*Structured diff data*:

━━━━

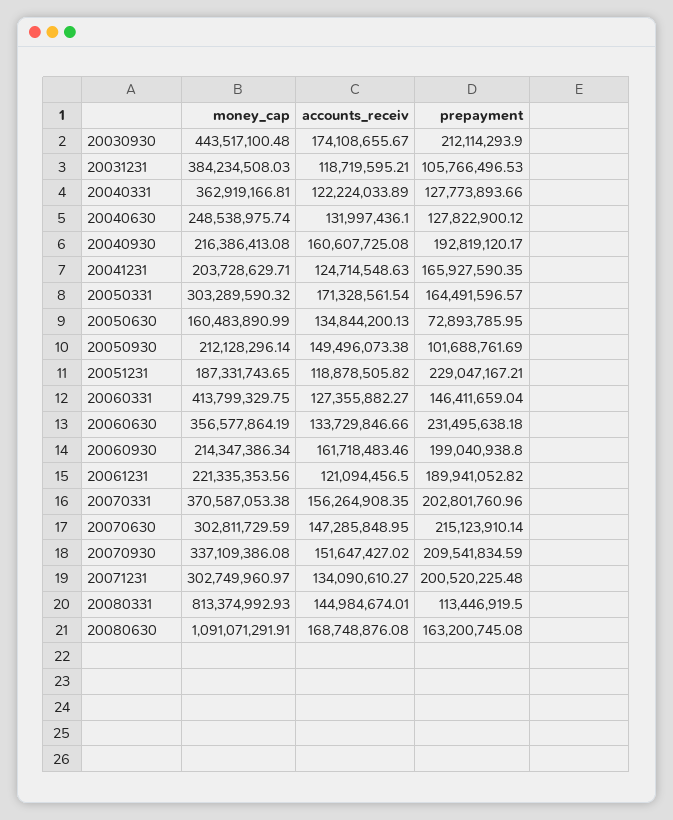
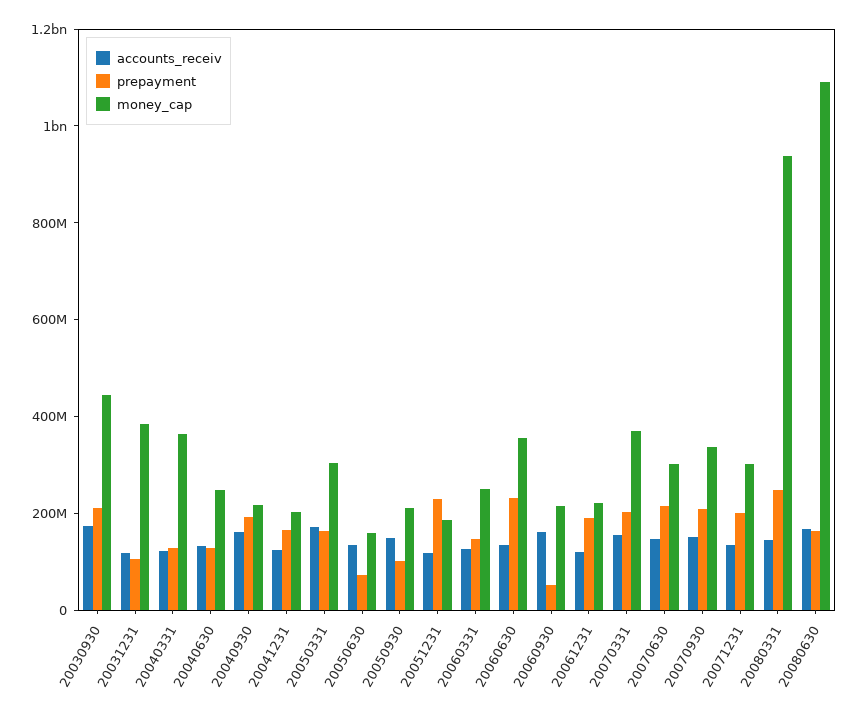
  {
    "money_cap": {
      "20030930": 443517100.48,
      "20031231": 384234508.03,
      "20040331": 362919166.81,
      "20040630": 248538975.74,
      "20040930": 216386413.08,
      "20041231": 203728629.71,
      "20050331": 303289590.32,
      "20050630": 160483890.99,
      "20050930": 212128296.14,
      "20051231": 187331743.65,
-     "20060331": 413799329.75,
+     "20060331": 250000000,
      "20060630": 356577864.19,
      "20060930": 214347386.34,
      "20061231": 221335353.56,
      "20070331": 370587053.38,
      "20070630": 302811729.59,
      "20070930": 337109386.08,
      "20071231": 302749960.97,
-     "20080331": 813374992.93,
+     "20080331": 950000000,
      "20080630": 1091071291.91
    },
    "accounts_receiv": {
      "20030930": 174108655.67,
      "20031231": 118719595.21,
      "20040331": 122224033.89,
      "20040630": 131997436.1,
      "20040930": 160607725.08,
      "20041231": 124714548.63,
      "20050331": 171328561.54,
      "20050630": 134844200.13,
      "20050930": 149496073.38,
      "20051231": 118878505.82,
      "20060331": 127355882.27,
      "20060630": 133729846.66,
      "20060930": 161718483.46,
      "20061231": 121094456.5,
      "20070331": 156264908.35,
      "20070630": 147285848.95,
      "20070930": 151647427.02,
      "20071231": 134090610.27,
      "20080331": 144984674.01,
      "20080630": 168748876.08
    },
    "prepayment": {
      "20030930": 212114293.9,
      "20031231": 105766496.53,
      "20040331": 127773893.66,
      "20040630": 127822900.12,
      "20040930": 192819120.17,
      "20041231": 165927590.35,
      "20050331": 164491596.57,
      "20050630": 72893785.95,
      "20050930": 101688761.69,
      "20051231": 229047167.21,
      "20060331": 146411659.04,
      "20060630": 231495638.18,
-     "20060930": 199040938.8,
+     "20060930": 50000000,
      "20061231": 189941052.82,
      "20070331": 202801760.96,
      "20070630": 215123910.14,
      "20070930": 209541834.59,
      "20071231": 200520225.48,
-     "20080331": 113446919.5,
+     "20080331": 250000000,
      "20080630": 163200745.08
    }
  }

━━━━

*Instructions for the task*:
The reply must hold each line of the records verbatim and no pictures.

*Solution to this problem*:
  {
    "money_cap": {
      "20030930": 443517100.48,
      "20031231": 384234508.03,
      "20040331": 362919166.81,
      "20040630": 248538975.74,
      "20040930": 216386413.08,
      "20041231": 203728629.71,
      "20050331": 303289590.32,
      "20050630": 160483890.99,
      "20050930": 212128296.14,
      "20051231": 187331743.65,
-     "20060331": 413799329.75,
+     "20060331": 250000000,
      "20060630": 356577864.19,
      "20060930": 214347386.34,
      "20061231": 221335353.56,
      "20070331": 370587053.38,
      "20070630": 302811729.59,
      "20070930": 337109386.08,
      "20071231": 302749960.97,
-     "20080331": 813374992.93,
+     "20080331": 950000000,
      "20080630": 1091071291.91
    },
    "accounts_receiv": {
      "20030930": 174108655.67,
      "20031231": 118719595.21,
      "20040331": 122224033.89,
      "20040630": 131997436.1,
      "20040930": 160607725.08,
      "20041231": 124714548.63,
      "20050331": 171328561.54,
      "20050630": 134844200.13,
      "20050930": 149496073.38,
      "20051231": 118878505.82,
      "20060331": 127355882.27,
      "20060630": 133729846.66,
      "20060930": 161718483.46,
      "20061231": 121094456.5,
      "20070331": 156264908.35,
      "20070630": 147285848.95,
      "20070930": 151647427.02,
      "20071231": 134090610.27,
      "20080331": 144984674.01,
      "20080630": 168748876.08
    },
    "prepayment": {
      "20030930": 212114293.9,
      "20031231": 105766496.53,
      "20040331": 127773893.66,
      "20040630": 127822900.12,
      "20040930": 192819120.17,
      "20041231": 165927590.35,
      "20050331": 164491596.57,
      "20050630": 72893785.95,
      "20050930": 101688761.69,
      "20051231": 229047167.21,
      "20060331": 146411659.04,
      "20060630": 231495638.18,
-     "20060930": 199040938.8,
+     "20060930": 50000000,
      "20061231": 189941052.82,
      "20070331": 202801760.96,
      "20070630": 215123910.14,
      "20070930": 209541834.59,
      "20071231": 200520225.48,
-     "20080331": 113446919.5,
+     "20080331": 250000000,
      "20080630": 163200745.08
    }
  }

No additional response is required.